I spent several weekends riding every single tram line in Helsinki with my son. We'd pick a number we'd not yet done and ride each both ways to the terminus.

Get out at the end of the line and see what was nearby, have a cake, then come back home.

We had a map from the local transport company and we'd put stickers on the lines we'd done, and the last stops.

A good way to see different neighbourhoods in the same city.

mulmen 8 hours ago | parent | prev [-]

What’s the safe way to handle heroin needles?

Intermernet 7 hours ago | parent [-]

Have a sharps disposal container, wear gloves, avoid the pointy bit, sanitise regularly.

SoftTalker 6 hours ago | parent [-]

Seem to me if you're picking up litter possibly including needles/syringes you don't want the sort of complicated sharps containers you see at a medical clinic, where you have to operate some sort of trap door mechanism.

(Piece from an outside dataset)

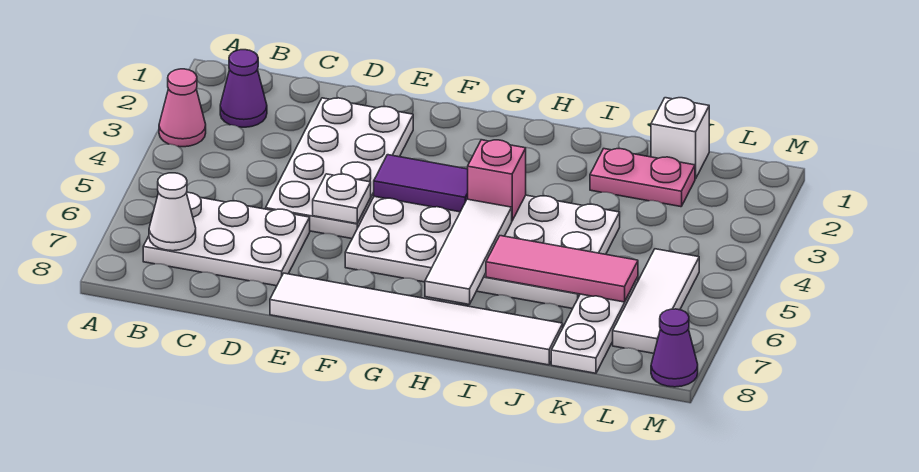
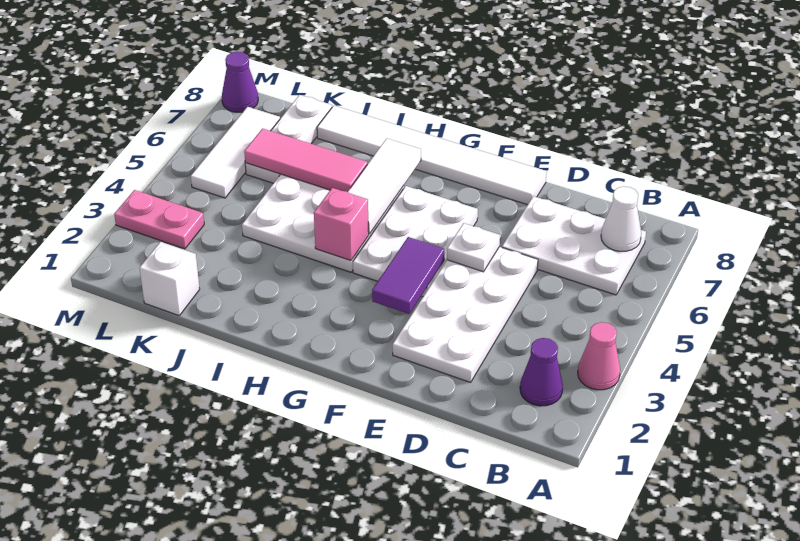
purple tile F4:G4 level 2 -> purple tile F3:F4 level 2
pink plate J2:K2 level 1 -> pink plate L3:M3 level 1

You want something simple, like a bucket, maybe with a funnel type opening, so that you can pick up the syringe with a grab tool and just drop it into the container with a minimum of handling or manuvering required.

Doctors and nurses who are practiced at handling sharps still stick themselves occasionally. You really don't want to touch them with your hands, even with gloved hands.

jrmg 6 hours ago | parent | next [-]

Our local municipal waste authority recommends using laundry detergent liquid bottles as sharps containers.

Seems the FDA agrees they’re suitable: https://www.fda.gov/medical-devices/safely-using-sharps-need...

true_religion 6 hours ago | parent | prev [-]

You mean something like this? https://store.stericycle.com/8-2-quart-bd-sharps-container/3...

They’re pretty common in nursing homes in my area.